If you check the bridge calls, you will see that the _user is always the msg.sender (because it's using address(this)):

https://github.com/search?q=repo%3Acode-423n4%2F2024-04-renzo+.burn%28&type=code

In that case, the _user will be equal to msg.sender, and the allowance logic will not be triggered.

The other call (from XERC20LockBox) checks the allowance, but the user would simply approve it in a separate tx? I don't see why the contract should give allowance to itself when minting, the user can do it and then call burn.

[Shubh0412]

@DadeKuma
I totally agree about the call made from the xRenzoBridge contract where the allowance check is skipped while burning from the XERC20 contract.

Just like the sponsor said in the other reported issue,

IMO can still work with the simple flow where user can 1. approve xERC20 token to lockbox. 2. call withdraw.

This would work fine when the user is an EOA.

But if the user is a smart contract who has already minted the tokens by depositing in the Lockbox, the user would not be able to burn the tokens because of missing approval & it would revert like explained above.

Now if the is able user transfers those tokens to a different address & tries to burn with appropriate approvals, then it would still revert in the _update() of ERC20Upgradeable contract because of insufficient balance of the user.

[DadeKuma]

But if the user is a smart contract who has already minted the tokens by depositing in the Lockbox, the user would not be able to burn the tokens because of missing approval & it would revert like explained above.

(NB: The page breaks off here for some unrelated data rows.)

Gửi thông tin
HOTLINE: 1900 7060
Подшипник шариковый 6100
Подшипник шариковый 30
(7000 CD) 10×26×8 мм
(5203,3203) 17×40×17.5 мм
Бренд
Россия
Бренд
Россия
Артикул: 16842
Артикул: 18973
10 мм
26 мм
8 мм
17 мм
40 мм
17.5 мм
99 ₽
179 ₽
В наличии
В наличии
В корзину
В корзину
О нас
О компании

Yes, but that is the same impact as using mint instead of safeMint, which is usually judged as QA nowadays. Moreover, code-423n4/2024-04-renzo-findings#3 was also marked as QA.

[alcueca]

But if the user is a smart contract who has already minted the tokens by depositing in the Lockbox, the user would not be able to burn the tokens because of missing approval & it would revert like explained above.

If the user is a smart contract that can call withdraw, it will have no trouble calling approvejust before.